_What you will do_
Leave every picture out, and retype all the remaining records exactly.
Data listing section start
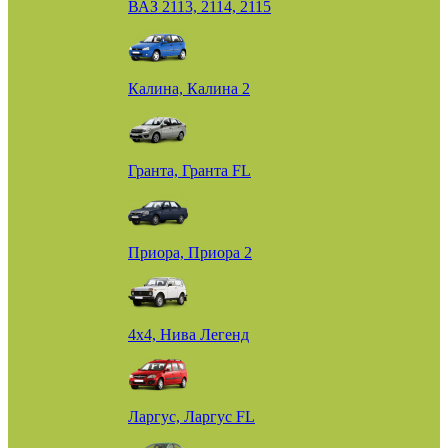
ВАЗ 2113, 2114, 2115
Калина, Калина 2
Гранта, Гранта FL
Приора, Приора 2
4х4, Нива Легенд
Ларгус, Ларгус FL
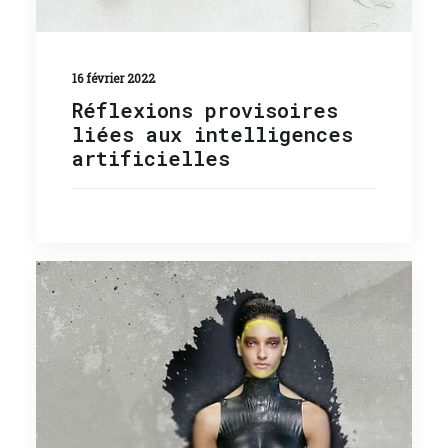
16 février 2022
Réflexions provisoires
liées aux intelligences
artificielles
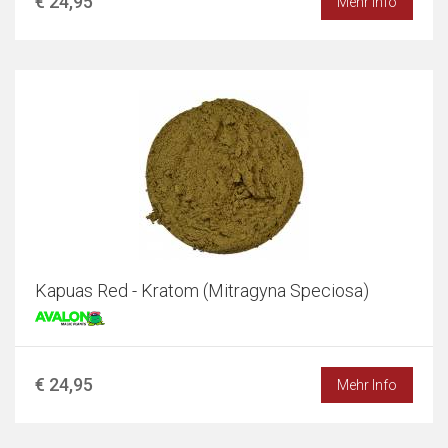
€ 24,95
Mehr Info
Kapuas Red - Kratom (Mitragyna Speciosa)
€ 24,95
Mehr Info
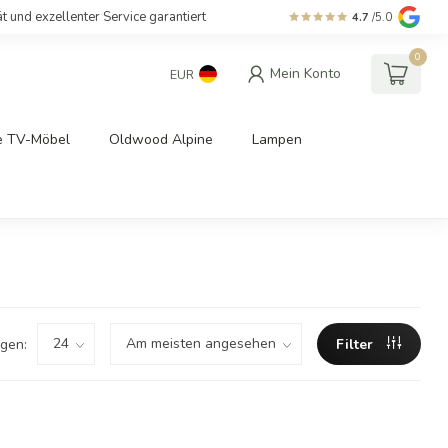
ät und exzellenter Service garantiert
4.7
/5.0
0
Mein Konto
EUR
e TV-Möbel
Oldwood Alpine
Lampen
gen:
Filter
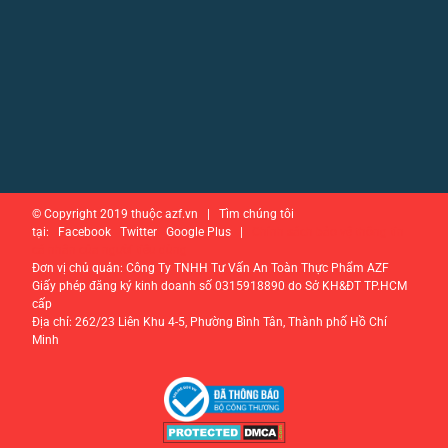
© Copyright 2019 thuộc azf.vn | Tìm chúng tôi
tại: Facebook Twitter Google Plus |
Chính sách bảo vệ thông tin
cá nhân của người tiêu dùng
Đơn vị chủ quản: Công Ty TNHH Tư Vấn An Toàn Thực Phẩm AZF
Giấy phép đăng ký kinh doanh số 0315918890 do Sở KH&ĐT TP.HCM
cấp
Địa chỉ: 262/23 Liên Khu 4-5, Phường Bình Tân, Thành phố Hồ Chí
Minh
Data listing section end
_Solved problem_
ВАЗ 2113, 2114, 2115
Калина, Калина 2
Гранта, Гранта FL
Приора, Приора 2
4х4, Нива Легенд
Ларгус, Ларгус FL
16 février 2022
Réflexions provisoires
liées aux intelligences
artificielles
€ 24,95
Mehr Info
Kapuas Red - Kratom (Mitragyna Speciosa)
€ 24,95
Mehr Info
ät und exzellenter Service garantiert
4.7
/5.0
0
Mein Konto
EUR
e TV-Möbel
Oldwood Alpine
Lampen
gen:
Filter
© Copyright 2019 thuộc azf.vn | Tìm chúng tôi
tại: Facebook Twitter Google Plus |
Chính sách bảo vệ thông tin
cá nhân của người tiêu dùng
Đơn vị chủ quản: Công Ty TNHH Tư Vấn An Toàn Thực Phẩm AZF
Giấy phép đăng ký kinh doanh số 0315918890 do Sở KH&ĐT TP.HCM
cấp
Địa chỉ: 262/23 Liên Khu 4-5, Phường Bình Tân, Thành phố Hồ Chí
Minh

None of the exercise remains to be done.